The first thing I did when Richard (my counsellor) arrived was apologise for breaching his privacy by looking at his dating profile earlier in the week. He was fine – I said that I was so shocked about crossing the boundary that I swiped left, but I could have “woofed” or swiped right. So I looked at him and said “woof” to make up for it, and we chinked our mugs of tea. Phew! I feel a lot of relief that’s OK.
Then I did a brief recap of the week, including telling him about the upcoming weekend in London with Cicero – I love that Richard gets excited for me! Its so … validating? It makes me feel good anyway.
Then we got to the meat of the session: the timeline.
Last session, Richard had suggested that we work on a timeline of my relationship with my (ex) husband as a starting place to drilling down into how my relationship evolved.
Earlier in the day, I had taken a piece of backing paper the length of the dining room table and drawn a line down the centre. I then divided the line into yearly segments. I did this very scientifically – hey! It’s me!
I started by anchoring the timeline from the day we met to the day he moved out, with our Civil Partnership almost dead in the centre.
From there I marked key events, some sad and some happy, and many with mixed emotions. Interestingly, our Civil Partnership was mixed emotions because there were some members of my husband’s family who weren’t present.
I marked when we moved in together and when we moved houses, which pets we got – and when they died.
And I marked out when there were major changes in the landscape of our relationship – the time he assaulted me in front of his son, the time he spent two months in a mental health hospital, his last suicide attempt in our last home, and many others.
This started to get painful – very painful. Not overwhelmingly so (I wasn’t at risk of shutting down), but I felt like crying – but the tears remain unready to show themselves yet.
A few things really struck me hard during this session:
How long we have been struggling as a couple – and how small the time was before these struggles began.
That my husband might well have given up on me much sooner if he hadn’t have gotten ill (and become dependent upon me) because I could never communicate; shutdowns of one kind or another happened from the very beginning of our time together whenever he tried to tackle some difficult subject.
I have to own my own prejudices coming into the relationship: I had a problem with the way my dad drank. In my mum’s, brother’s, and my own opinion my dad is an alcoholic. Any problem I might have had with my husband’s use of alcohol was coloured by my experience with my father – that is what I saw, not depression. I certainly didn’t consider PTSD or bipolar.

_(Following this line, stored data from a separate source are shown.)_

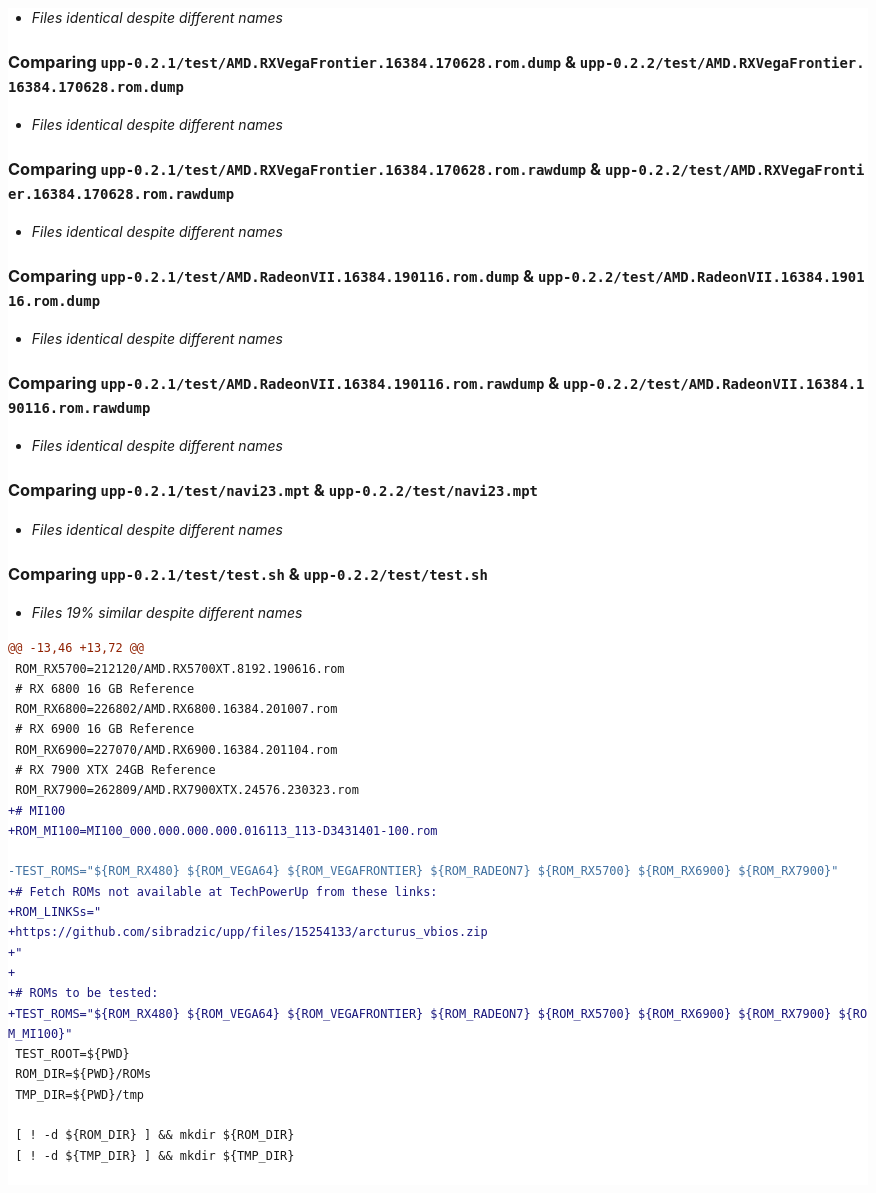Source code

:  * *Files identical despite different names*

### Comparing `upp-0.2.1/test/AMD.RXVegaFrontier.16384.170628.rom.dump` & `upp-0.2.2/test/AMD.RXVegaFrontier.16384.170628.rom.dump`

 * *Files identical despite different names*

### Comparing `upp-0.2.1/test/AMD.RXVegaFrontier.16384.170628.rom.rawdump` & `upp-0.2.2/test/AMD.RXVegaFrontier.16384.170628.rom.rawdump`

 * *Files identical despite different names*

### Comparing `upp-0.2.1/test/AMD.RadeonVII.16384.190116.rom.dump` & `upp-0.2.2/test/AMD.RadeonVII.16384.190116.rom.dump`

 * *Files identical despite different names*

### Comparing `upp-0.2.1/test/AMD.RadeonVII.16384.190116.rom.rawdump` & `upp-0.2.2/test/AMD.RadeonVII.16384.190116.rom.rawdump`

 * *Files identical despite different names*

### Comparing `upp-0.2.1/test/navi23.mpt` & `upp-0.2.2/test/navi23.mpt`

 * *Files identical despite different names*

### Comparing `upp-0.2.1/test/test.sh` & `upp-0.2.2/test/test.sh`

 * *Files 19% similar despite different names*

```diff
@@ -13,46 +13,72 @@
 ROM_RX5700=212120/AMD.RX5700XT.8192.190616.rom
 # RX 6800 16 GB Reference
 ROM_RX6800=226802/AMD.RX6800.16384.201007.rom
 # RX 6900 16 GB Reference
 ROM_RX6900=227070/AMD.RX6900.16384.201104.rom
 # RX 7900 XTX 24GB Reference
 ROM_RX7900=262809/AMD.RX7900XTX.24576.230323.rom
+# MI100
+ROM_MI100=MI100_000.000.000.000.016113_113-D3431401-100.rom
 
-TEST_ROMS="${ROM_RX480} ${ROM_VEGA64} ${ROM_VEGAFRONTIER} ${ROM_RADEON7} ${ROM_RX5700} ${ROM_RX6900} ${ROM_RX7900}"
+# Fetch ROMs not available at TechPowerUp from these links:
+ROM_LINKSs="
+https://github.com/sibradzic/upp/files/15254133/arcturus_vbios.zip
+"
+
+# ROMs to be tested:
+TEST_ROMS="${ROM_RX480} ${ROM_VEGA64} ${ROM_VEGAFRONTIER} ${ROM_RADEON7} ${ROM_RX5700} ${ROM_RX6900} ${ROM_RX7900} ${ROM_MI100}"
 TEST_ROOT=${PWD}
 ROM_DIR=${PWD}/ROMs
 TMP_DIR=${PWD}/tmp
 
 [ ! -d ${ROM_DIR} ] && mkdir ${ROM_DIR}
 [ ! -d ${TMP_DIR} ] && mkdir ${TMP_DIR}
 
```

What I do have to give myself credit for is that I had no experience with this kind of thing, I had no skills to call upon, and I had no professional support. I was doing the best I could with the resources I had.
I kept the problems from my friends and family until he exposed the issues by acting out in front of them.
As I write this, I realise just how alone I have felt.
Five minutes before the end, Richard let me know that we were running out of time. I think he allowed us to go over.
He gave me the warmest hug.
I said that next time, when we come to the end of the session, that we should mark off our holidays on the chart so that we finish off on a happier note.
After he left, I made myself tea (actually, the time of night I ate it would more properly be called “supper”), wrapped up the chart, and wrote up my thoughts.
Then I planned to pack for my trip to London, have a shower, and watch a bit of Star Wars Acolyte before bed.
While packing my rucksack with kink gear and toiletries for my journey in the morning, I noticed that it still had the travel tags on from our first trip to Nepal – in 2012 – the year that my husband had his biggest ever breakdown and the most traumatic time of life. My stomach rolled about inside me with the memories.
I am feeling quite churned up right now though – time to put my mind onto something else!
That night I was tormented by dreams of my past – running, hiding, fear, crying, anger – his and mine – and conversations never had.
I woke in the darkest night and could not get back to sleep.
Perhaps this is the psychic puss of decades of painful living that I had completely disassociate from.
Sometimes, the only way is through the pain.